■ Consegna
Trascrivi senza modifiche il passo del brano sui prodotti biologici che va da "Gli OGM sono vietati" fino a "effettuano la certificazione." incluso.

■ Brano proposto
^^^^

ETICHETTA

Affinchè un prodotto sia bio, come sappiamo, deve essere coltivato su terreni dove da almeno due anni è stato sospeso l’uso di sostanze chimiche. Passato questo periodo detto “periodo di conversione” è possibile dare inizio ad una coltivazione biologica.

I terreni devono essere separati da terreni dove si pratica la agricoltura convenzionale per evitare che avvengono diffusioni  indirette di sostanze chimiche. Ogni concime chimico e ogni antiparassitario chimico sono vietati. Se si tratta di allevamento tutte le tutele della salute degli animali devono essere attuate.

Durante la preparazione degli alimenti vanno adottate procedure per evitare contaminazioni secondarie.

Gli OGM sono vietati in agricoltura biologica. I prodotti biologici non possono essere sottoposti a trattamenti che ne bloccano la germogliazione.

Ma chi mi garantisce che un prodotto sia davvero Biologico?

Vi sono Organismi regolarmente autorizzati dal Ministero delle Risorse Agricole che  in base al Regolamento Cee, attraverso tecnici specializzati e laboratori accreditati effettuano la certificazione.

Ad ogni organismo autorizzato per la certificazione è stato assegnato un codice progressivo

IT-BIO-002          CODEX srl

IT-BIO-004          SUOLO E SALUTE S.r.l.

^^^^

■ Voci tratte da una fonte di dati
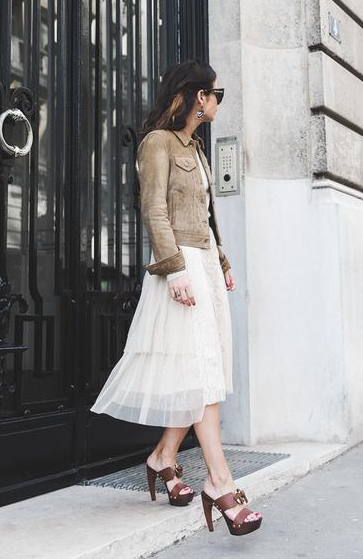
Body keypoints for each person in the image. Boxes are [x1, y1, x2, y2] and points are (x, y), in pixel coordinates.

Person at [90, 59, 262, 536]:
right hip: (179, 267)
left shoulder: (198, 149)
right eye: (215, 93)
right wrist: (175, 271)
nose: (218, 101)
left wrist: (221, 264)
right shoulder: (157, 144)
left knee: (203, 370)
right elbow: (155, 212)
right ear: (196, 96)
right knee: (203, 373)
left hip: (203, 264)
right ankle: (220, 484)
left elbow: (206, 216)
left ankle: (164, 458)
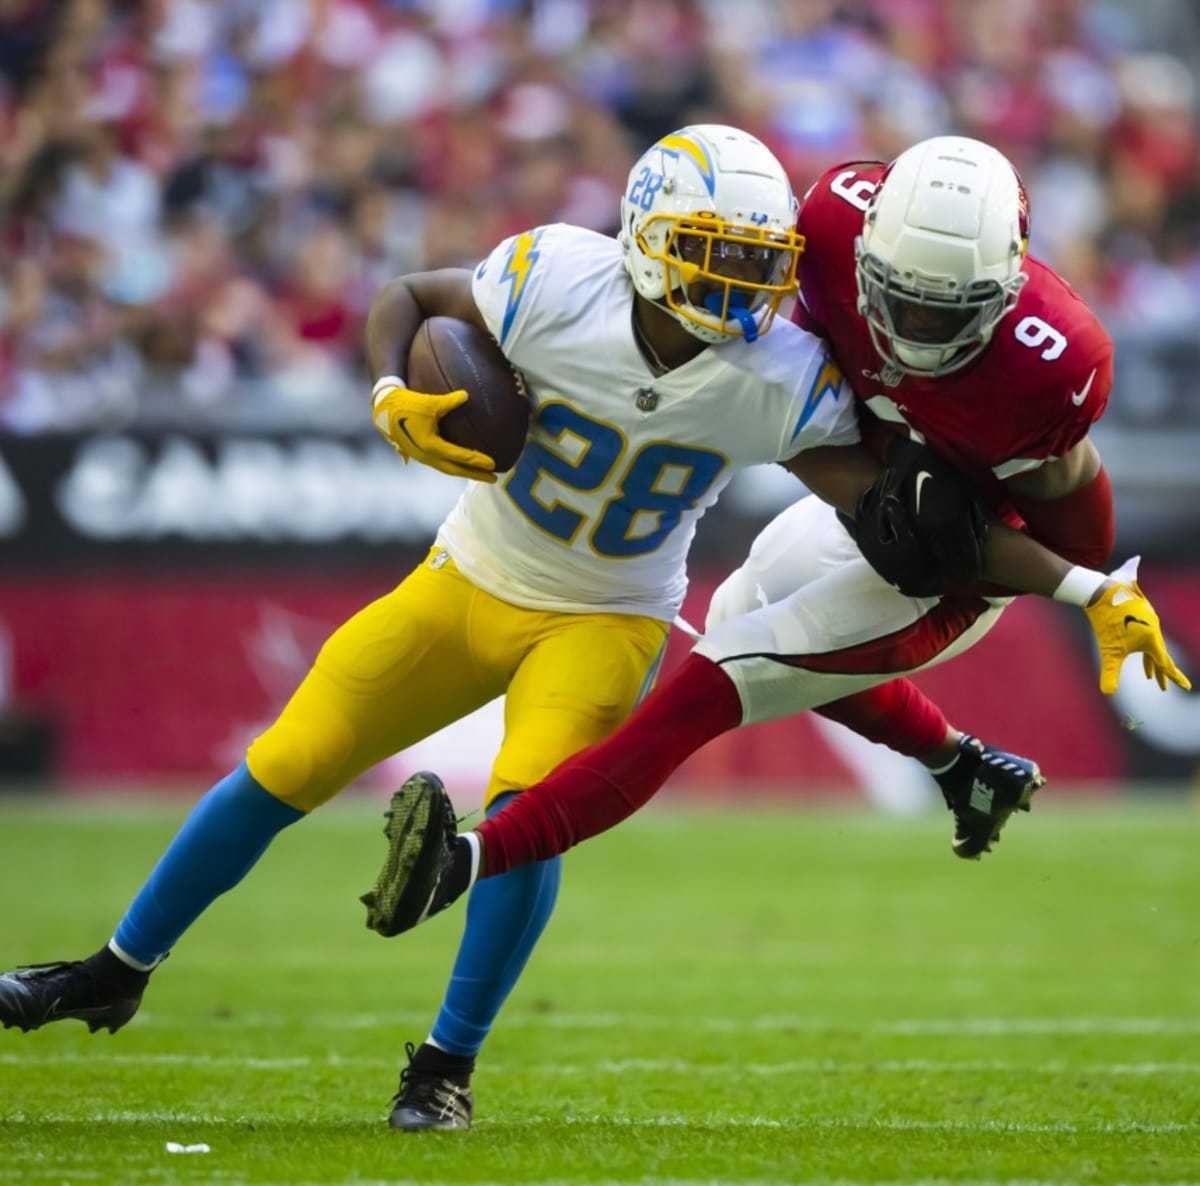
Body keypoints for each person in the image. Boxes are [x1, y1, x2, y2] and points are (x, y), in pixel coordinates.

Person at [0, 124, 1008, 1132]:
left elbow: (870, 496)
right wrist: (391, 388)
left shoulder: (780, 373)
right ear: (648, 238)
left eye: (760, 260)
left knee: (526, 814)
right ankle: (115, 970)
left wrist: (953, 516)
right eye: (718, 252)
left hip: (607, 619)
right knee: (284, 764)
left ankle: (444, 1066)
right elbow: (407, 300)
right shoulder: (555, 278)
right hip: (469, 576)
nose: (744, 285)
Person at [358, 135, 1192, 957]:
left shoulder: (1055, 360)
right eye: (899, 297)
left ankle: (464, 861)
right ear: (864, 254)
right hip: (875, 492)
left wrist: (1091, 586)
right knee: (740, 613)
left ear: (1005, 290)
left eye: (949, 309)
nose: (917, 326)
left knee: (724, 673)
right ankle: (964, 767)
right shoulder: (828, 221)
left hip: (972, 550)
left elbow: (1058, 505)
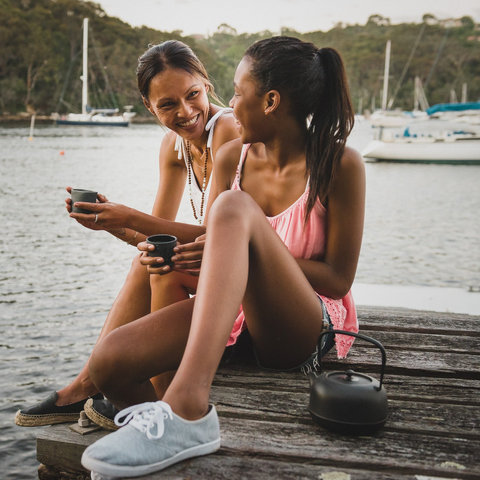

^^^^

■ Spazio risposta
Gli OGM sono vietati in agricoltura biologica. I prodotti biologici non possono essere sottoposti a trattamenti che ne bloccano la germogliazione.

Ma chi mi garantisce che un prodotto sia davvero Biologico?

Vi sono Organismi regolarmente autorizzati dal Ministero delle Risorse Agricole che  in base al Regolamento Cee, attraverso tecnici specializzati e laboratori accreditati effettuano la certificazione.